## [CONSIGNE]
Modifie l'extrait sur la taxe proposée : recopie le passage en commençant par « Je voudrais donne » et en allant jusqu'à « à ce moment-là. », mais change « doyen » en « recteur ».
[EXTRAIT]
Je voudrais donne suite à la remarque de la sénatrice Cools sur la validité constitutionnelle de cette mesure, que je ne considère pas justifiée. J'ai étudié le droit quand le gouverneur général, David Johnston, était doyen à l'Université de Western Ontario. J'espère qu'il est fier de moi. Dans la décision rendue en 1960 dans l'affaire Catholic Teachers' Association c. Ontario (Procureur général), la cour a statué qu'aucun Parlement n'a le droit d'adopter une taxe sans que les représentants élus en poste à ce moment-là aient tenu un débat rigoureux et ouvert sur la validité de cette mesure. Or, on propose ici d'imposer une taxe sans même que quelqu'un ait été élu ou nommé. Il me semble que la responsabilité d'imposer des augmentations de taxe dans l'avenir devrait relever des personnes qui feront partie du Parlement à ce moment-là.

Ma dernière observation est un simple commentaire que je formule en passant sur la santé. Nous savons tous que c'est un sujet délicat et pertinent dans notre communauté. Je suis d'accord avec vous, sénateur. Je ne pense pas que les taxes élevées permettront d'éliminer la dépendance et les problèmes sociaux, bien que nous travaillions activement avec le Canadian Centre for Addictions. Nous considérons que l'éducation constitue la stratégie la plus pertinente.
[/EXTRAIT]
[DONNÉES FOURNIES]
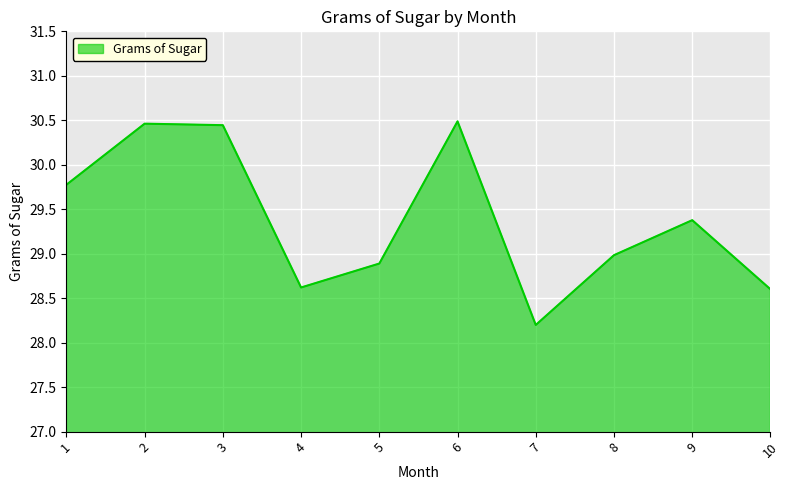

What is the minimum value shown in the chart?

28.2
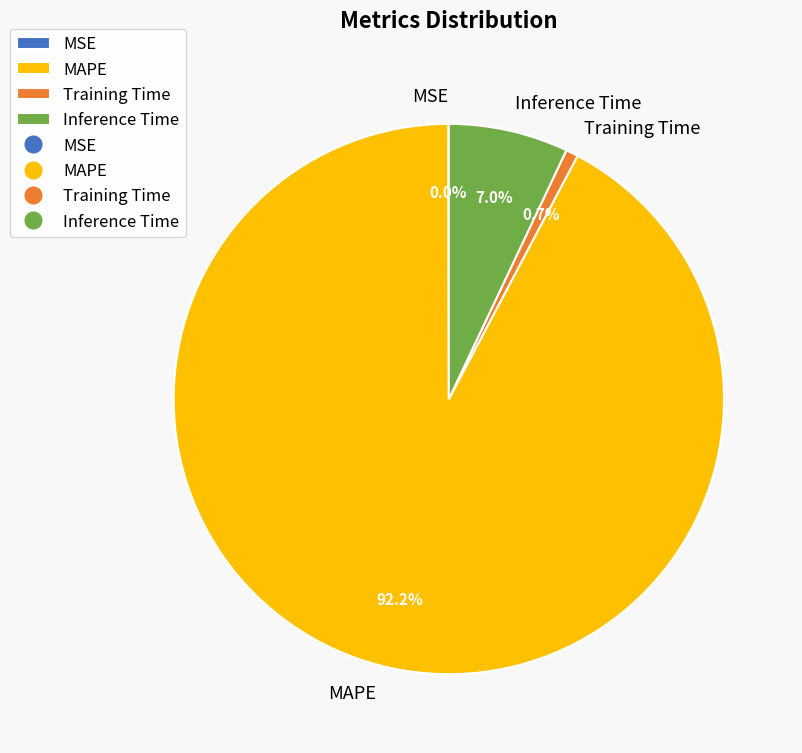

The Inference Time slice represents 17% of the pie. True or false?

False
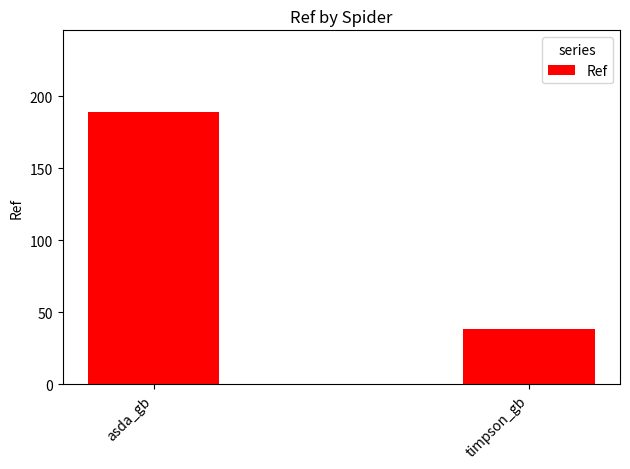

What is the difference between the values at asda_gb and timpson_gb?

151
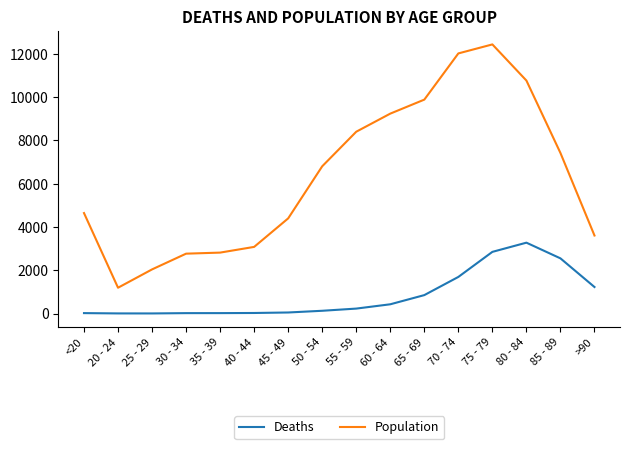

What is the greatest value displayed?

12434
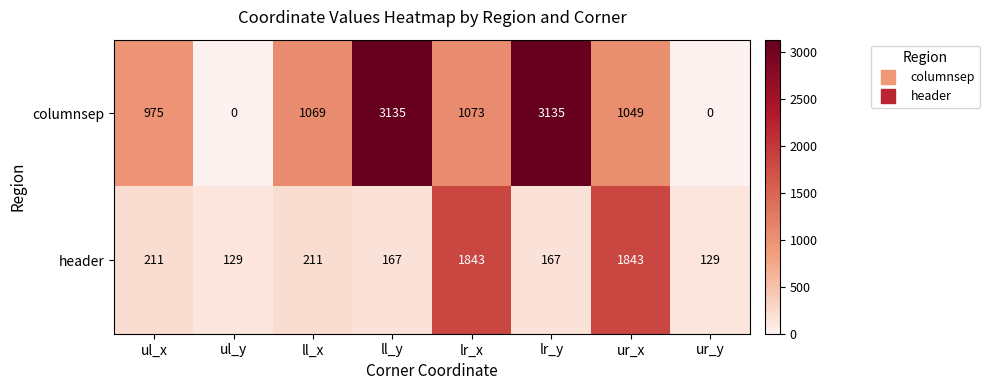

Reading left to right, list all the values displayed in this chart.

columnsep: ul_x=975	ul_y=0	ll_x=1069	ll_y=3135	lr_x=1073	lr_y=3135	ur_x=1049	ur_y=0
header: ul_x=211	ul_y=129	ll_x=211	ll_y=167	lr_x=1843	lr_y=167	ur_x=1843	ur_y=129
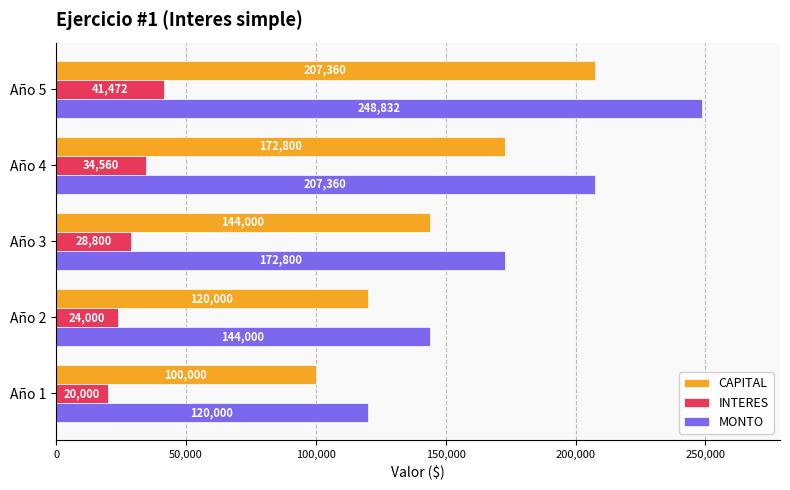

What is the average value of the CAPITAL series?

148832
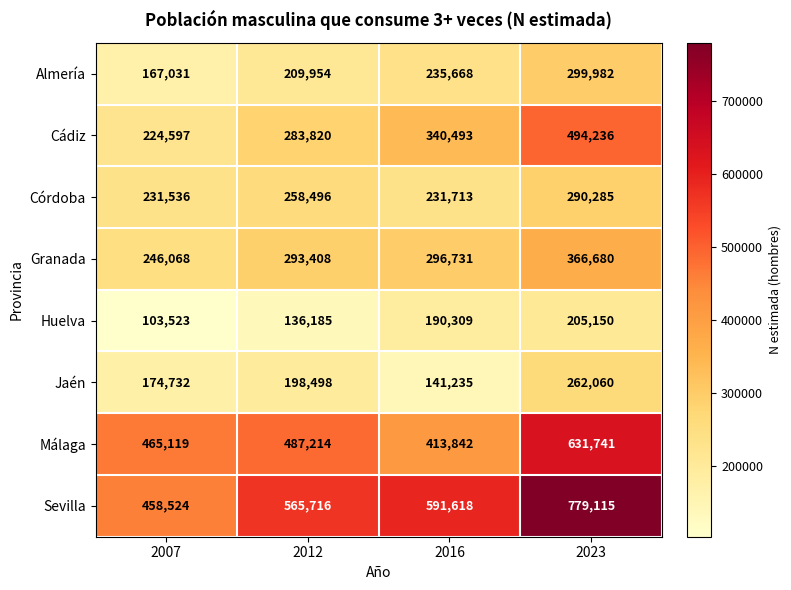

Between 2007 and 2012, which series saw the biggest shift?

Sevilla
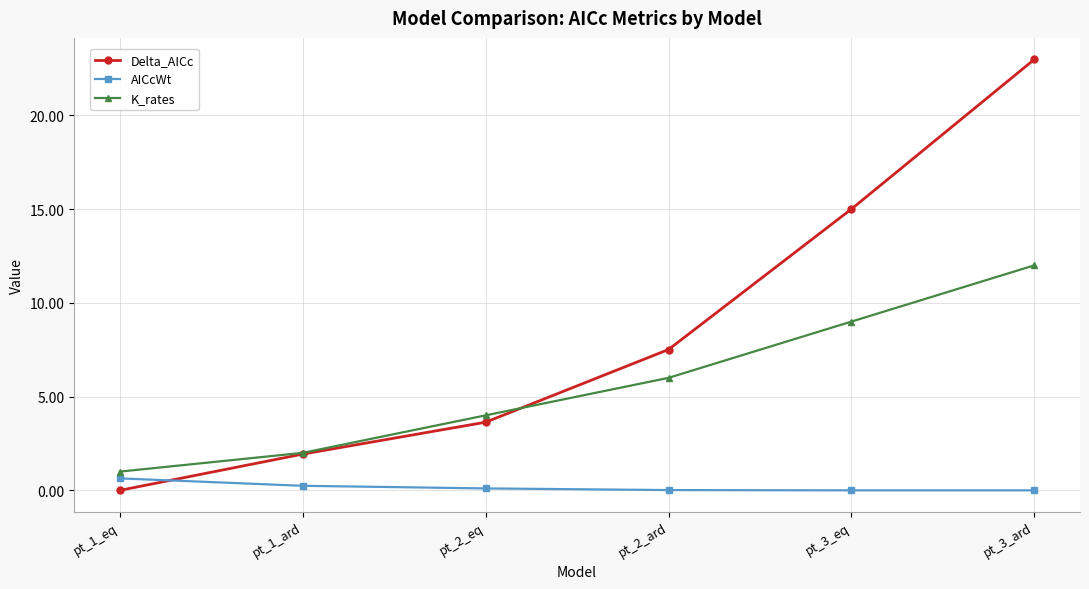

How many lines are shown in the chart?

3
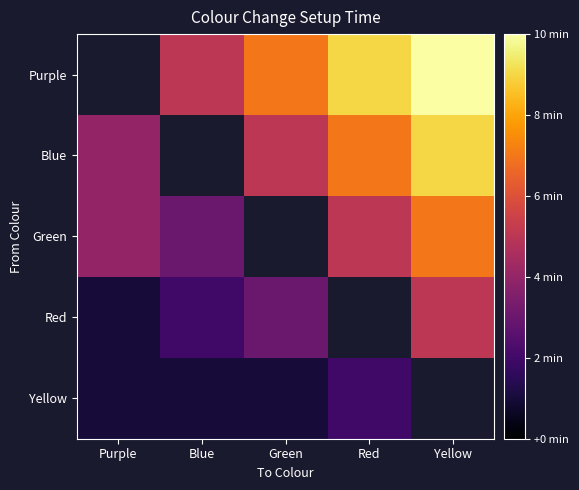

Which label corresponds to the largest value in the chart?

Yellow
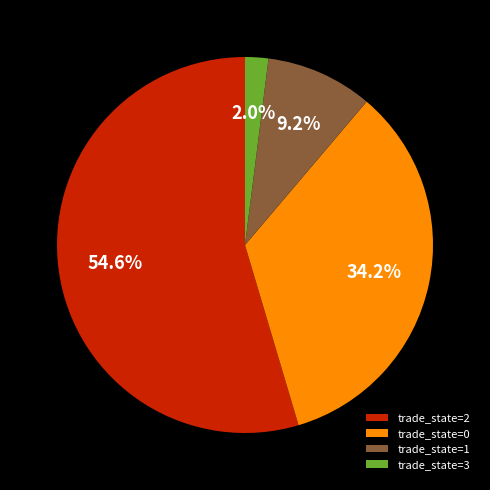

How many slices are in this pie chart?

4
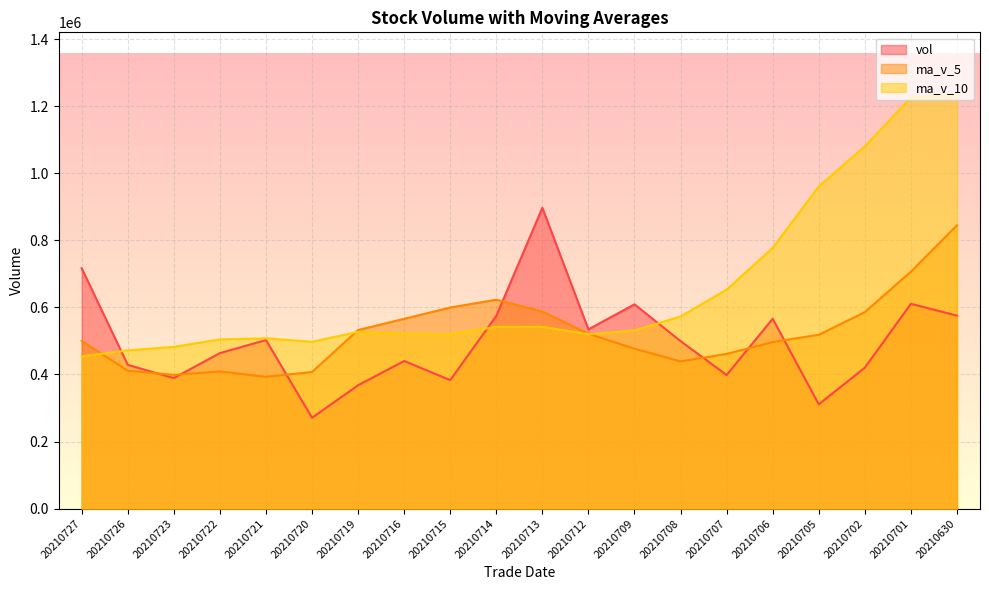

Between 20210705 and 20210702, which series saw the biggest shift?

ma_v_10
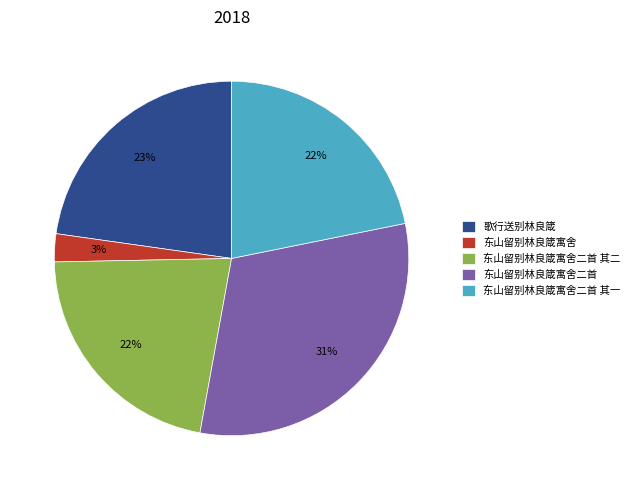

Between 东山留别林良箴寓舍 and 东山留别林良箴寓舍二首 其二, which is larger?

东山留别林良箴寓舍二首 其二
[/DONNÉES FOURNIES]
## [RÉPONSE]
Je voudrais donne suite à la remarque de la sénatrice Cools sur la validité constitutionnelle de cette mesure, que je ne considère pas justifiée. J'ai étudié le droit quand le gouverneur général, David Johnston, était recteur à l'Université de Western Ontario. J'espère qu'il est fier de moi. Dans la décision rendue en 1960 dans l'affaire Catholic Teachers' Association c. Ontario (Procureur général), la cour a statué qu'aucun Parlement n'a le droit d'adopter une taxe sans que les représentants élus en poste à ce moment-là aient tenu un débat rigoureux et ouvert sur la validité de cette mesure. Or, on propose ici d'imposer une taxe sans même que quelqu'un ait été élu ou nommé. Il me semble que la responsabilité d'imposer des augmentations de taxe dans l'avenir devrait relever des personnes qui feront partie du Parlement à ce moment-là.